Task material
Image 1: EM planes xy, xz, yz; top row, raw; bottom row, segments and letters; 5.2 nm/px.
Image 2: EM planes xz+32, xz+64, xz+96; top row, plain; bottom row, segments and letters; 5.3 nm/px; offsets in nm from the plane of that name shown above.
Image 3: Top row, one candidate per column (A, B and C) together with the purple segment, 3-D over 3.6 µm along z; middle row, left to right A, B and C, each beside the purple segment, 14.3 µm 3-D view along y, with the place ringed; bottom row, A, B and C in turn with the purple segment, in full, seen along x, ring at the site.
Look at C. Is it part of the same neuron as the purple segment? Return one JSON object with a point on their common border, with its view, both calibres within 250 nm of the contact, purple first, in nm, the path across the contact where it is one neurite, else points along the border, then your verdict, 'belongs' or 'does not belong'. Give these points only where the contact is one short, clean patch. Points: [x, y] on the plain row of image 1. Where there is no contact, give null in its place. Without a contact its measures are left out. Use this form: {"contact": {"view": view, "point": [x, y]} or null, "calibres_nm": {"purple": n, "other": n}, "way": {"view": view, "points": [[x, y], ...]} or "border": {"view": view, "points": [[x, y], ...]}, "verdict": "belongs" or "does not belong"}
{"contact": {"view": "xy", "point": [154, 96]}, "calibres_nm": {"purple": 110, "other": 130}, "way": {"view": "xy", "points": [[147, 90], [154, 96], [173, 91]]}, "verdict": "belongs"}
...
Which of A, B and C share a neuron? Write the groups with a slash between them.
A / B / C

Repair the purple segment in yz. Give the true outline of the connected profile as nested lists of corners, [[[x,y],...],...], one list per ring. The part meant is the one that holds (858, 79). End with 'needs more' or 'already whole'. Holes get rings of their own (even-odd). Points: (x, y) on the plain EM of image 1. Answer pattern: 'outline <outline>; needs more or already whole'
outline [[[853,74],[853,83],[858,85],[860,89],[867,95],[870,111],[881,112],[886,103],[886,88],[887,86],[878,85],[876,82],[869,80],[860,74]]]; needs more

Problem to solve
Set down, from the entries above, exactly the lines from the one with "Image 1: EM" up to and including the one with "Image 3: Top", and no other lines.

Written answer
Image 1: EM planes xy, xz, yz; top row, raw; bottom row, segments and letters; 5.2 nm/px.
Image 2: EM planes xz+32, xz+64, xz+96; top row, plain; bottom row, segments and letters; 5.3 nm/px; offsets in nm from the plane of that name shown above.
Image 3: Top row, one candidate per column (A, B and C) together with the purple segment, 3-D over 3.6 µm along z; middle row, left to right A, B and C, each beside the purple segment, 14.3 µm 3-D view along y, with the place ringed; bottom row, A, B and C in turn with the purple segment, in full, seen along x, ring at the site.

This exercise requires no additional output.